STORED RECORDS
>>>

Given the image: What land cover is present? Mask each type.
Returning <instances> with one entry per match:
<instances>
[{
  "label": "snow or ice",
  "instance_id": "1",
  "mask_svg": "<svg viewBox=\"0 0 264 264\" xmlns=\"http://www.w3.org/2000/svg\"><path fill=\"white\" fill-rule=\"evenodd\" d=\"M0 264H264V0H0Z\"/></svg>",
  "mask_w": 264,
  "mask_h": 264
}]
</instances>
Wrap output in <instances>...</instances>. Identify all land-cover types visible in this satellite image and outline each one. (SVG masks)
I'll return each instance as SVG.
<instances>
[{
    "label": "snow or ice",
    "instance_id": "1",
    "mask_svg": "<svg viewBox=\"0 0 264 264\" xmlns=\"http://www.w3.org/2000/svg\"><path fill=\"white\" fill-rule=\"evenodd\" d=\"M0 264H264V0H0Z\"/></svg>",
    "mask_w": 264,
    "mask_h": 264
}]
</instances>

<<<

GIVEN TASK
Output every line of the items above as a JSON list of strings, one string per line, and leave out any blank lines.

SOLUTION FOR THIS PROBLEM
[
  "Given the image: What land cover is present? Mask each type.",
  "Returning <instances> with one entry per match:",
  "<instances>",
  "[{",
  "  \"label\": \"snow or ice\",",
  "  \"instance_id\": \"1\",",
  "  \"mask_svg\": \"<svg viewBox=\\\"0 0 264 264\\\" xmlns=\\\"http://www.w3.org/2000/svg\\\"><path fill=\\\"white\\\" fill-rule=\\\"evenodd\\\" d=\\\"M0 264H264V0H0Z\\\"/></svg>\",",
  "  \"mask_w\": 264,",
  "  \"mask_h\": 264",
  "}]",
  "</instances>",
  "Wrap output in <instances>...</instances>. Identify all land-cover types visible in this satellite image and outline each one. (SVG masks)",
  "I'll return each instance as SVG.",
  "<instances>",
  "[{",
  "    \"label\": \"snow or ice\",",
  "    \"instance_id\": \"1\",",
  "    \"mask_svg\": \"<svg viewBox=\\\"0 0 264 264\\\" xmlns=\\\"http://www.w3.org/2000/svg\\\"><path fill=\\\"white\\\" fill-rule=\\\"evenodd\\\" d=\\\"M0 264H264V0H0Z\\\"/></svg>\",",
  "    \"mask_w\": 264,",
  "    \"mask_h\": 264",
  "}]",
  "</instances>"
]